> **Study questions**:
a: Based on the GIST summary, why does the architecture achieve linear-time complexity? Answer in one to three sentences.
b: Write the passage that follows the final key contribution in the GIST summary.

> **Reading text**:
^^^^
[Paper] GIST: Gauge-Invariant Spectral Transformers for Scalable Graph Neural Operators

Published: (March 17, 2026 at 01:54 PM EDT)
4 min read
Source: arXiv

Source: arXiv - 2603.16849v1

Overview

The paper introduces GIST (Gauge‑Invariant Spectral Transformers), a new graph‑transformer architecture that lets you feed meshes or irregular graphs into a transformer‑style model without the usual costly eigendecompositions or loss of gauge invariance (i.e., the model’s predictions staying consistent across different numerical representations of the same underlying geometry). By combining random projections with an inner‑product‑based attention mechanism, GIST runs in linear time (O(N)) and can be trained on one mesh resolution and deployed on another—an attractive property for neural‑operator tasks such as fluid‑dynamics simulation.

Key Contributions

  • Linear‑time spectral attention: Replaces exact spectral transforms (cubic‑time eigendecompositions) with random projections, achieving true (O(N)) complexity.
  • Algorithmic gauge invariance: Guarantees that the attention computation is invariant to the choice of basis (the “gauge”), eliminating catastrophic failures when switching discretizations.
  • Theoretical guarantees: Provides a bound on the mismatch error between different mesh discretizations, proving discretization‑invariant learning.
  • State‑of‑the‑art performance: Matches or exceeds leading GNNs on classic graph benchmarks (e.g., 99.50 % micro‑F1 on PPI) and sets new records on large‑scale neural‑operator datasets (DrivAerNet / DrivAerNet++ with up to 750 k nodes).
  • Scalable neural‑operator pipeline: Demonstrates that a single set of learned parameters can be transferred across meshes of varying resolution, a long‑standing hurdle for physics‑informed ML.
^^^^
> **Supplied entries**:
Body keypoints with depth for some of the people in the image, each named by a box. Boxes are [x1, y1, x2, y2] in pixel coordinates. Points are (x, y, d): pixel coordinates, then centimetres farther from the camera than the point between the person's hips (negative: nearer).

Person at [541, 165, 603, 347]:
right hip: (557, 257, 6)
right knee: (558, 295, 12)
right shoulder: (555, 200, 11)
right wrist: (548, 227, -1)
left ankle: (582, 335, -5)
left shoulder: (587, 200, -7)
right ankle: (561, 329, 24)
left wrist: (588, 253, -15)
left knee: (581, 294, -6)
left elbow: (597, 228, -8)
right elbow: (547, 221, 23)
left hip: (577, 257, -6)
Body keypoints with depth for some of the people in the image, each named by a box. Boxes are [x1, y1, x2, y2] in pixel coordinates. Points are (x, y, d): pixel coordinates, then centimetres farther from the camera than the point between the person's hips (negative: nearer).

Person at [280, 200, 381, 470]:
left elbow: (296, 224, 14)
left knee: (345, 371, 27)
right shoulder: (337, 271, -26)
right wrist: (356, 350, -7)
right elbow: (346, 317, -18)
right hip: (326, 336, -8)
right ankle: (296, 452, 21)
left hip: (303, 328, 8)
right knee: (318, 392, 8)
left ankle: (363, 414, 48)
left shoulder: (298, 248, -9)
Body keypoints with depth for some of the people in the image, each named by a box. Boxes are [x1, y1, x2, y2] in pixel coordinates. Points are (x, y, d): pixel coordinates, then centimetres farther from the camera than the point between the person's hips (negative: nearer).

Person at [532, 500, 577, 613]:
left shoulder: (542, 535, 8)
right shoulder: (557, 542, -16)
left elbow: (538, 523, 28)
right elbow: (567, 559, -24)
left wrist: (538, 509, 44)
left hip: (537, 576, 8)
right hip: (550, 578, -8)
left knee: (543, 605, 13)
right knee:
^^^^
> **Solved problems**:
a: GIST replaces exact spectral transforms, which require cubic-time eigendecompositions, with random projections. Combined with an inner-product-based attention mechanism, this lets the model run in O(N) time.

b:
Methodology

  1. Random spectral projection:

    • Instead of computing the full Laplacian eigenbasis, GIST draws a set of random Gaussian vectors and projects node features onto this low‑dimensional subspace.
    • The projection preserves inner products in expectation, which is sufficient for attention because the transformer only needs relative similarities between tokens.
  2. Inner‑product‑based attention:

    • After projection, attention scores are computed as simple dot products (no softmax over eigenvalues).
    • Because dot products are invariant to orthogonal transformations of the basis, the resulting attention is gauge‑invariant by construction.
  3. Linear‑time implementation:

    • Both the projection and the attention can be expressed as sparse matrix‑vector multiplications, yielding an overall (\mathcal{O}(N)) cost per layer.
  4. Training & transfer:

    • The model is trained end‑to‑end on a source mesh (or graph).
    • At inference time, the same learned weights are applied to a target mesh with a different resolution; the random projection adapts automatically, preserving performance.

The authors back the design with a formal proof that the expected attention matrix under random projection deviates from the exact spectral attention by at most a bounded error term that shrinks with the projection dimension.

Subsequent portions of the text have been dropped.